BEGIN Quoted passage

Huffman Encoding
Table of Contents
1 Huffman Encoding
Huffman encoding is a method of compressing strings. The key idea is to replace each character in the string by a sequence of bits in such a way that characters occurring more frequently have a shorter bit representation than characters occurring less frequently. This usually saves space compared to an encoding where all characters are represented by bit sequences of equal length (as, for example, in the standard ASCII encoding). For this, we have to compute the frequencies of all characters and then to organise that information in a binary tree. The tree can then be used for both the encoding and the decoding of the input string. See Wikipedia for a detailed description.
We are going to derive a (simplistic) Maple implementation of the functions needed to encode and to decode strings using Huffman's method. It will provide an example of how custom data structures (in this case binary trees) can be represented and used in Maple.

END Quoted passage
BEGIN Data section

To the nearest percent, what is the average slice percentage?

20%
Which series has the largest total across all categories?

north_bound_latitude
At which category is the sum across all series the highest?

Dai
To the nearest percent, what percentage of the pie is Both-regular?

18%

END Data section
BEGIN Data section

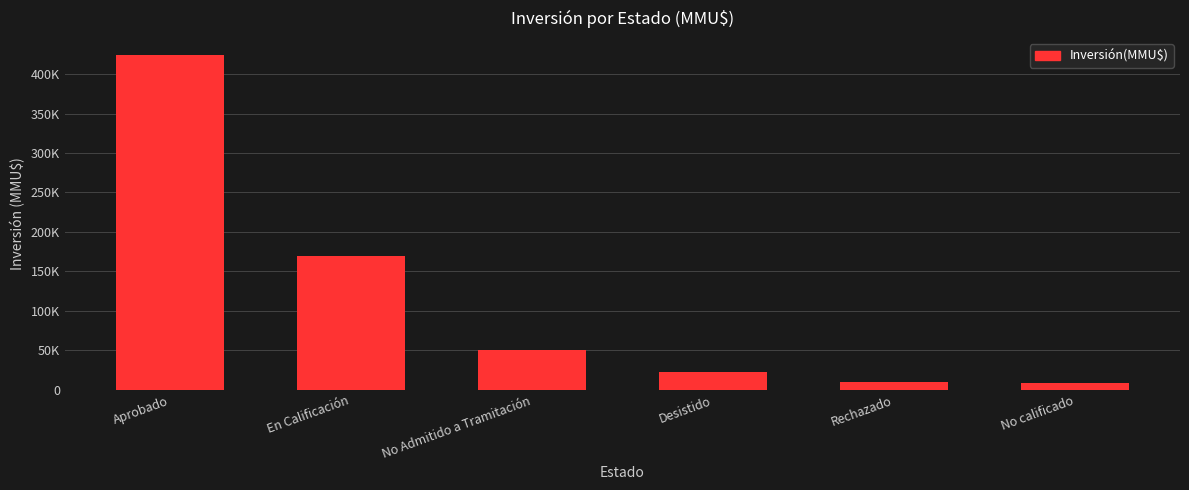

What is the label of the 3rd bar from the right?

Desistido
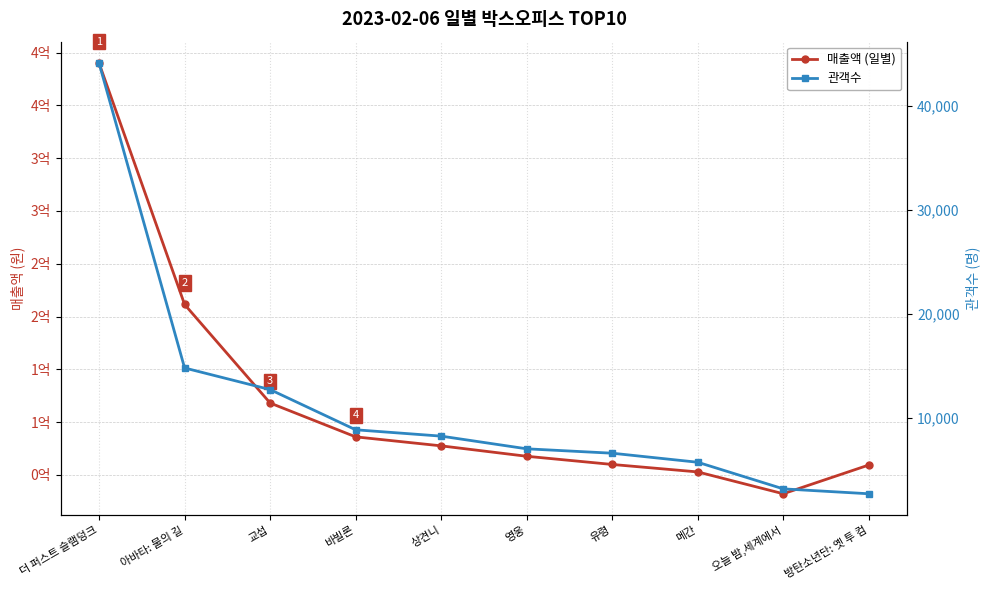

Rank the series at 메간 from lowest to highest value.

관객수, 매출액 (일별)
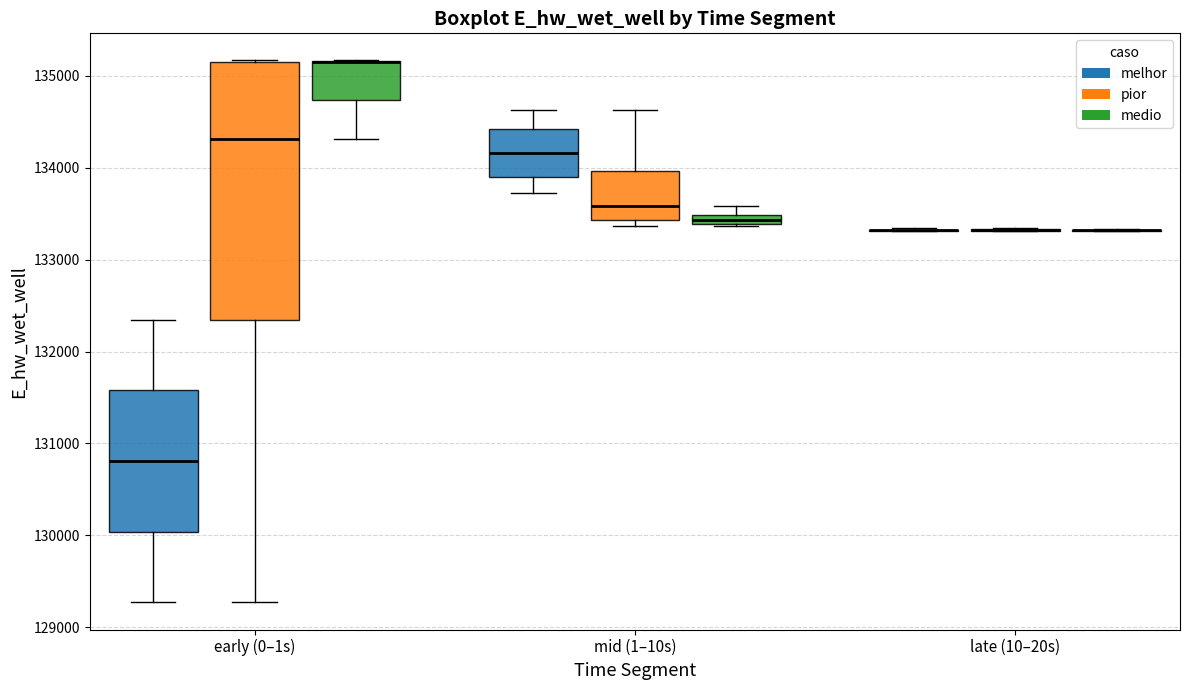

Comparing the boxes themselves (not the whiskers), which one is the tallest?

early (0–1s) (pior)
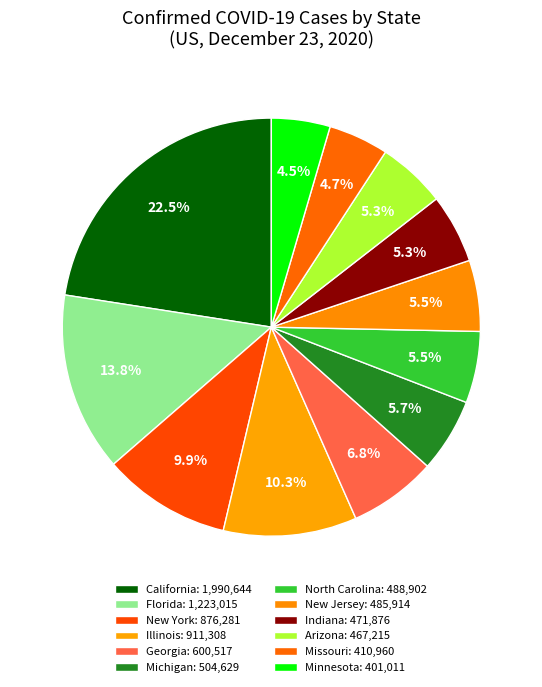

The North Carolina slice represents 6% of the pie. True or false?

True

END Data section

Exercise tasks:
1. Using the Huffman encoding text, answer each question in a few words:
(a) What kind of data does Huffman encoding compress?
(b) In what structure is the character frequency information organized?
(c) In what language is the implementation written?
2. Shorten the paragraph of the Huffman encoding text that begins "Huffman encoding is a method" to two or three sentences, keeping its main facts.
The lines come from a different source than the Huffman encoding text.

Exercise responses:
1.
(a) Strings
(b) A binary tree
(c) Maple

2. Huffman encoding compresses strings by replacing each character with a bit sequence, giving frequent characters shorter sequences than rare ones. This usually saves space over fixed-length encodings such as standard ASCII. The character frequencies are computed and arranged in a binary tree, which is used for both encoding and decoding.